ACTIVITY:
Everything below from the line with "State - Kritika nemarxistických" through the line with "(chiens, chats et" should be copied exactly, and nothing else; leave out the pictures.
Start of Block
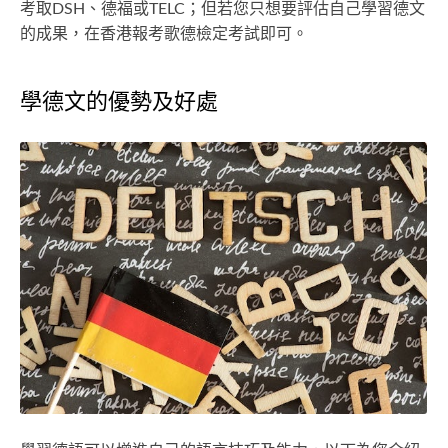
考取DSH、德福或TELC；但若您只想要評估自己學習德文
的成果，在香港報考歌德檢定考試即可。
學德文的優勢及好處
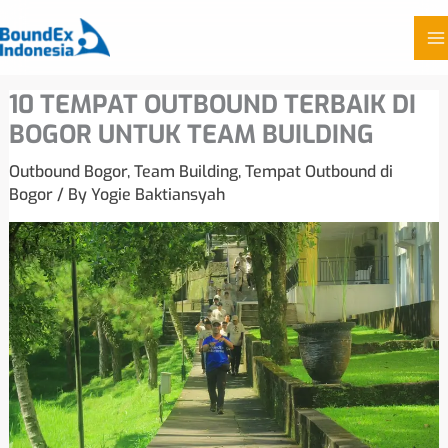
Skip
10 TEMPAT OUTBOUND TERBAIK DI
to
BOGOR UNTUK TEAM BUILDING
content
Outbound Bogor
,
Team Building
,
Tempat Outbound di
Bogor
/ By
Yogie Baktiansyah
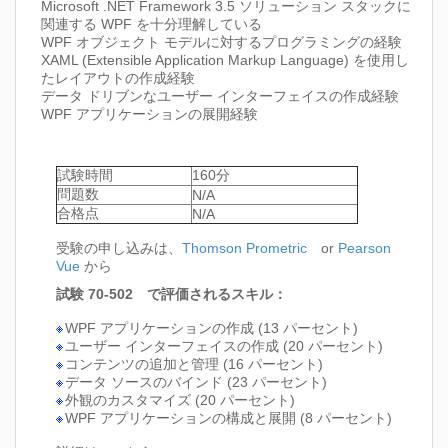
Microsoft .NET Framework 3.5 ソリューション スタックに
関連する WPF を十分理解している
WPF オブジェクト モデルに対するプログラミングの経験
XAML (Extensible Application Markup Language) を使用し
たレイアウトの作成経験
データ ドリブンなユーザー インターフェイスの作成経験
WPF アプリケーションの展開経験
試験時間
160分
問題数
N/A
合格点
N/A
受験の申し込みは、
Thomson Prometric
or
Pearson
Vue
から
試験 70-502 で評価されるスキル：
WPF アプリケーションの作成 (13 パーセント)
ユーザー インターフェイスの作成 (20 パーセント)
コンテンツの追加と管理 (16 パーセント)
データ ソースのバインド (23 パーセント)
外観のカスタマイズ (20 パーセント)
WPF アプリケーションの構成と展開 (8 パーセント)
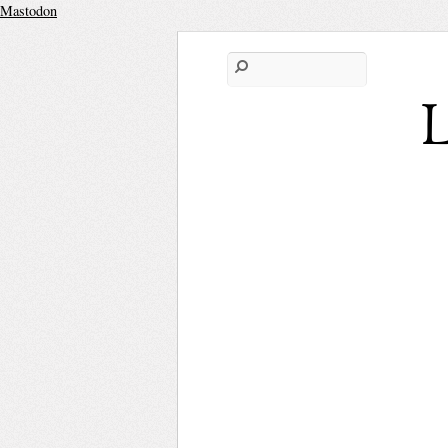
Mastodon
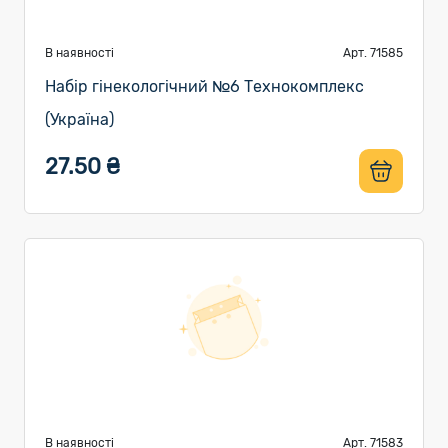
В наявності
Арт. 71585
Набір гінекологічний №6 Технокомплекс
(Україна)
27.50 ₴
В наявності
Арт. 71583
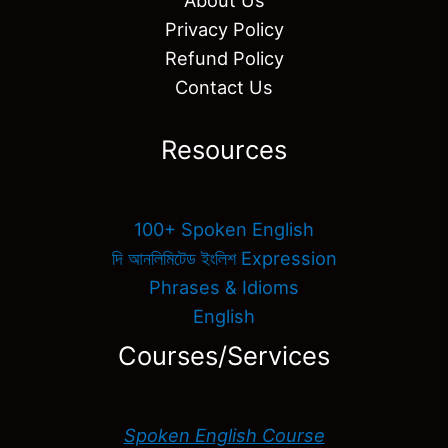
Privacy Policy
Refund Policy
Contact Us
Resources
100+ Spoken English
দি আনলিমিটেড ইংলিশ Expression
Phrases & Idioms
English
Courses/Services
Spoken English Course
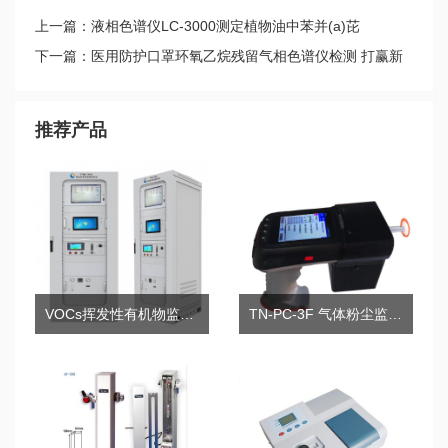
上一篇：液相色谱仪LC-3000测定植物油中苯并(a)芘
下一篇：医用防护口罩环氧乙烷残留气相色谱仪检测 打赢新
冠病毒阻击战
推荐产品
VOCs挥发性有机物监测系统
TN-PC-3F 气体粉尘监测仪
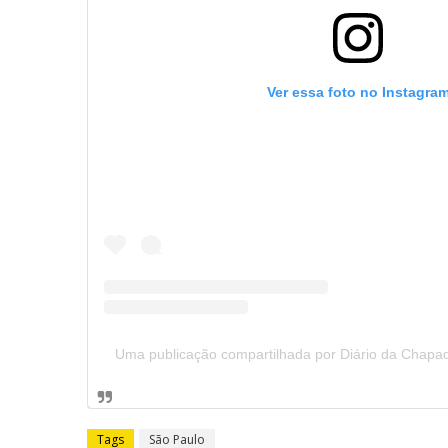
Ver essa foto no Instagra
Uma publicação compartilhada por Diário da Chapa
Tags
São Paulo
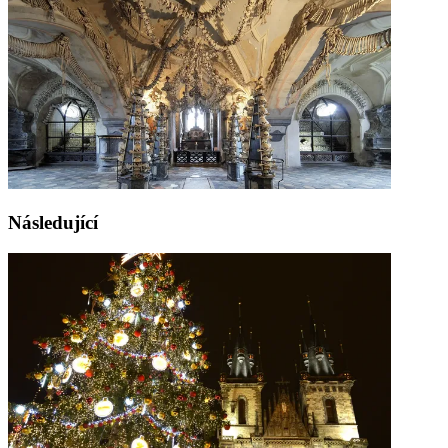
Následující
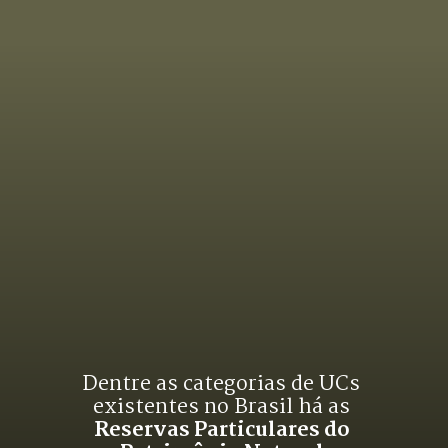
Dentre as categorias de UCs 
existentes no Brasil há as 
Reservas Particulares do 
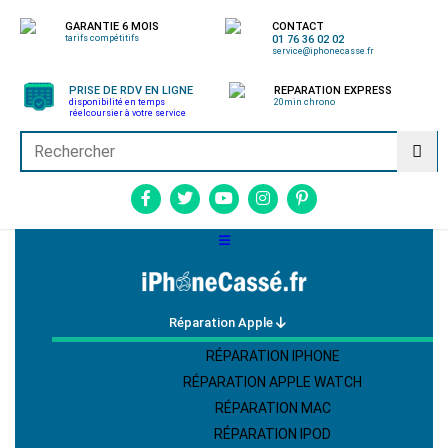
GARANTIE 6 MOIS
CONTACT
tarifs compétitifs
01 76 36 02 02
service@iphonecasse.fr
PRISE DE RDV EN LIGNE
REPARATION EXPRESS
disponibilité en temps
20min chrono
réel
coursier à votre service
Réparation Apple
RÉPARATION IPHONE
RÉPARATION APPLE WATCH
RÉPARATION MAC
RÉPARATION IPOD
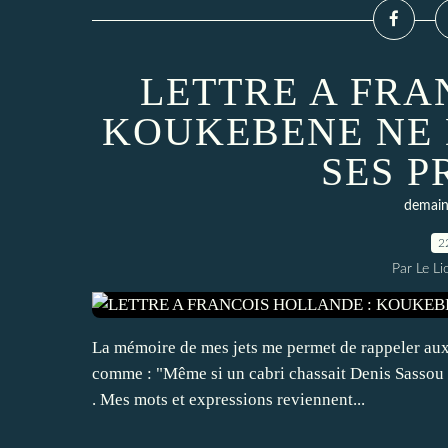
LETTRE A FRA
KOUKEBENE NE 
SES 
demain 
2
Par Le L
La mémoire de mes jets me permet de rappeler aux 
comme : "Même si un cabri chassait Denis Sassou N
. Mes mots et expressions reviennent...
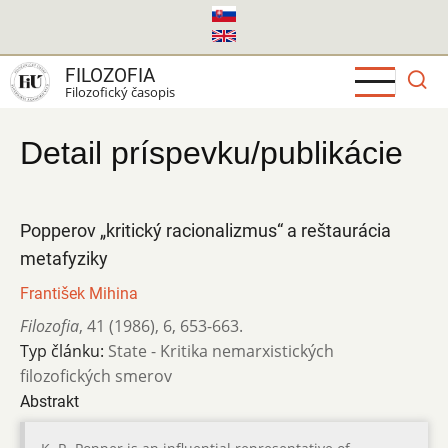
Skočiť
na
hlavný
FILOZOFIA
obsah
Filozofický časopis
Detail príspevku/publikácie
Popperov „kritický racionalizmus“ a reštaurácia
metafyziky
František Mihina
Filozofia
,
41 (1986)
,
6
,
653-663.
Typ článku:
State - Kritika nemarxistických
filozofických smerov
Abstrakt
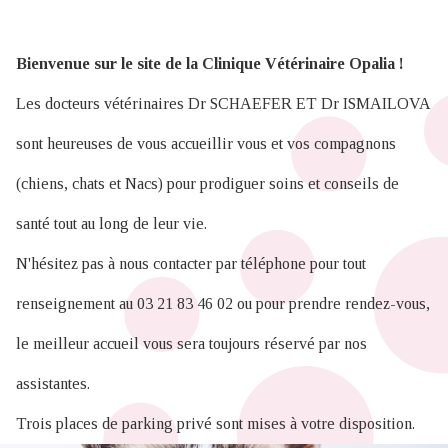
Bienvenue sur le site de la Clinique Vétérinaire
Opalia
!
Les docteurs vétérinaires Dr SCHAEFER ET Dr ISMAILOVA
sont heureuses de vous accueillir vous et vos compagnons
(chiens, chats et Nacs) pour prodiguer soins et conseils de
santé tout au long de leur vie.
N'hésitez pas à nous contacter par téléphone pour tout
renseignement au 03 21 83 46 02 ou pour prendre rendez-vous,
le meilleur accueil vous sera toujours réservé par nos
assistantes.
Trois places de parking privé sont mises à votre disposition.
End of Block
ANSWER SECTION:
State - Kritika nemarxistických
filozofických smerov
Abstrakt
Bienvenue sur le site de la Clinique Vétérinaire
Opalia
!
Les docteurs vétérinaires Dr SCHAEFER ET Dr ISMAILOVA
sont heureuses de vous accueillir vous et vos compagnons
(chiens, chats et Nacs) pour prodiguer soins et conseils de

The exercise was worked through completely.